──────── Provided entries ────────

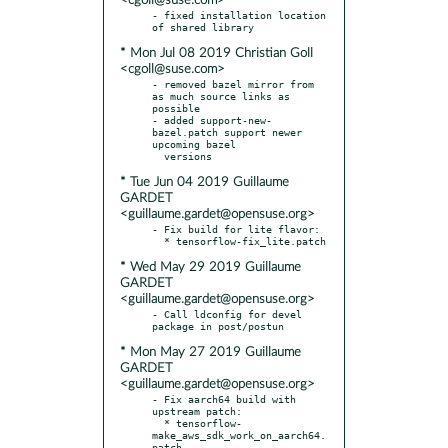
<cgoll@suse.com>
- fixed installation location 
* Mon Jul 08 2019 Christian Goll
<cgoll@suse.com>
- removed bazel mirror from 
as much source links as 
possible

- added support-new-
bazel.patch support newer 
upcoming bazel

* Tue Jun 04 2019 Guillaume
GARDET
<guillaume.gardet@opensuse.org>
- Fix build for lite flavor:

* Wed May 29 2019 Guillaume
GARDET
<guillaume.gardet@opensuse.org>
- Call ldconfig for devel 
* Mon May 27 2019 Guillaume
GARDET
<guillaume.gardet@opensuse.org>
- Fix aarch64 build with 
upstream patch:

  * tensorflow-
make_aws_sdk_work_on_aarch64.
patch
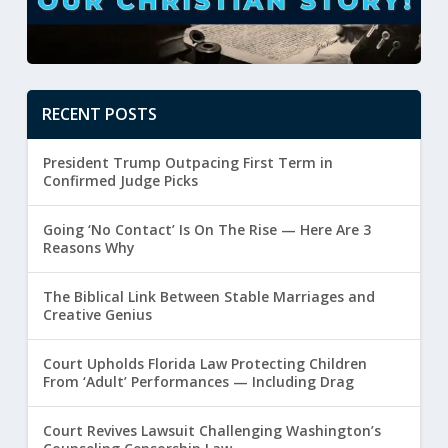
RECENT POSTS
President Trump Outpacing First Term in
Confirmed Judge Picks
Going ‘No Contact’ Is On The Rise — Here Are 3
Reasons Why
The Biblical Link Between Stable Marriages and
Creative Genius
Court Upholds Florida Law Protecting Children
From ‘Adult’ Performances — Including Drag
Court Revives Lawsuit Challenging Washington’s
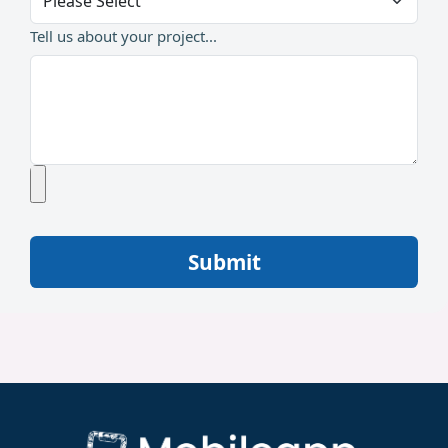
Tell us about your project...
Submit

────────
──────── Provided entries ────────

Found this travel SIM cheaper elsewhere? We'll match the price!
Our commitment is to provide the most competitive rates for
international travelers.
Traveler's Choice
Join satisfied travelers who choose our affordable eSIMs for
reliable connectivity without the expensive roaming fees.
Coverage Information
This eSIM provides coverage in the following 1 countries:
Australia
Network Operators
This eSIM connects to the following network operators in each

────────

Exercise prompt: Each line in the data that holds the string "travelers" needs to be copied.

Answer section:
international travelers.
Join satisfied travelers who choose our affordable eSIMs for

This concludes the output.